Three studies have examined preeclampsia and hypertension of pregnancy and breast cancer risk. Polednak and Janerich (1)conducted a case-control study among women whose disease was diagnosed at <45 years of age (n = 314) and controls(n = 628) matched to cases on occurrence of fetal death. Among the cases and controls with a live birth, preeclampsia diagnosis was reported less frequently on birth records of cases than on those of controls, with an estimated relative risk of 0.28 (90% CI 0.08–1.00). Troisi et al.(3) analyzed data from a large case control study (n = 1239) with in-person interviews. In this study, women with self-reported hypertension during any pregnancy were estimated to have a relative risk of 0.94 (95% CI 0.73–1.2) and those with toxemia during any pregnancy a relative risk of 0.81 (95% CI 0.61–1.1). No effect modification by age at first full-term pregnancy was evaluated. Thompson et al.(2), evaluating data from the Cancer and Steroid Hormone Study of the Centers for Disease Control,found that among 1375 cases and controls women whose pregnancies lasted longer than 6 months with self-reported occurrence of hypertension during the most recent term pregnancy had a risk of breast cancer(estimated by the OR) of 0.68 (95% CI 0.47–0.99). Although age at first full-term pregnancy was included as a control variable, no interaction term was evaluated.

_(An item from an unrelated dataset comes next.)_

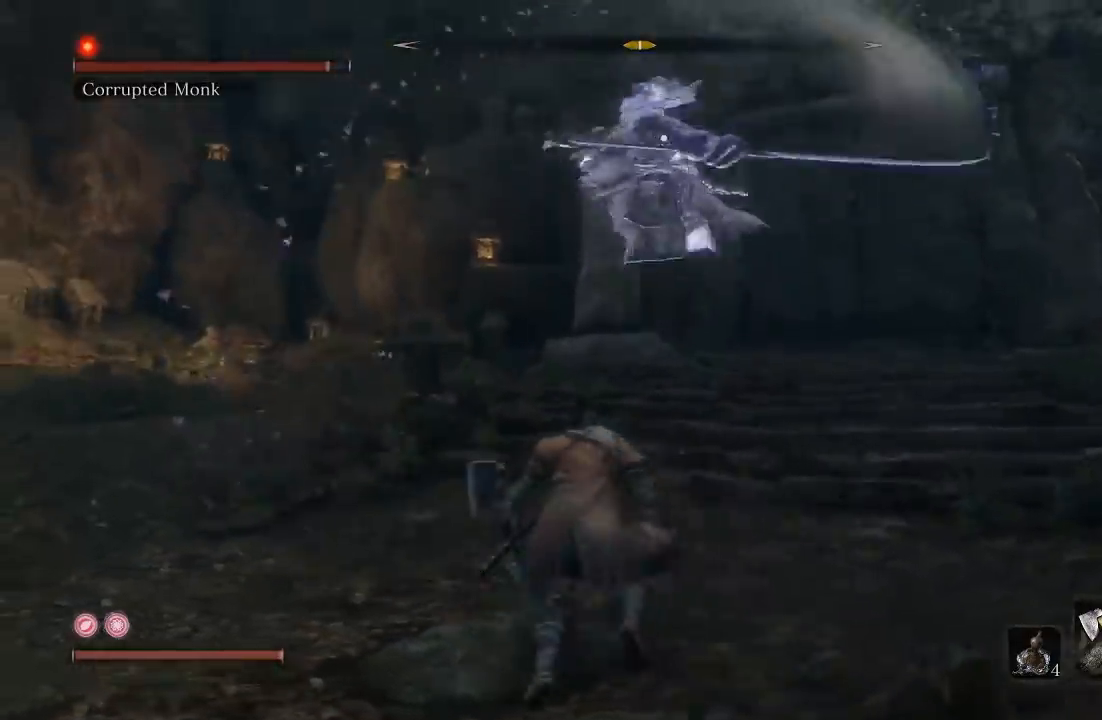
{"buttons": ["B"], "left_stick": "up", "right_stick": "center", "button_events": [[500, "B", "down"]]}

The etiology of preeclampsia is still not completely understood,although many facets of the disease have been illuminated. Endothelial cell dysfunction would seem to be the common denominator in the various stages of preeclampsia and appears to be present from the first trimester of pregnancy (35). It is also generally accepted that placental ischemia is present. Additionally, various investigators (36, 37) have suggested that an immune dysfunction may be involved in the preeclamptic syndrome. AFP is an important plasma protein in the fetus which is involved in both cell regulation and fetal growth partly by binding and transporting free fatty acids,particularly polyunsaturated fatty acids in the fetus (38). The fatty acids are transported in the maternal circulation by albumin and are exchanged across the placenta to the fetus where fetal demand for free fatty acids is very high. It is conceivable that low levels of fetal AFP would leave large circulating levels of fatty acids in the maternal blood stream, which would be consistent with the finding that preeclamptic women have, among other symptoms, an elevated ratio of circulating free fatty acid:albumin (39). AFP also helps to down-regulate the immune system during pregnancy, e.g., by inhibiting certain T lymphocytes (40). A low level of AFP in fetal and maternal circulation could hamper this process. AFP is a growth-regulating protein and can specifically down-regulate estrogen-dependent cell growth (16). It is logical that a condition that increases or decreases the amount of circulating MSAFP would impact this function.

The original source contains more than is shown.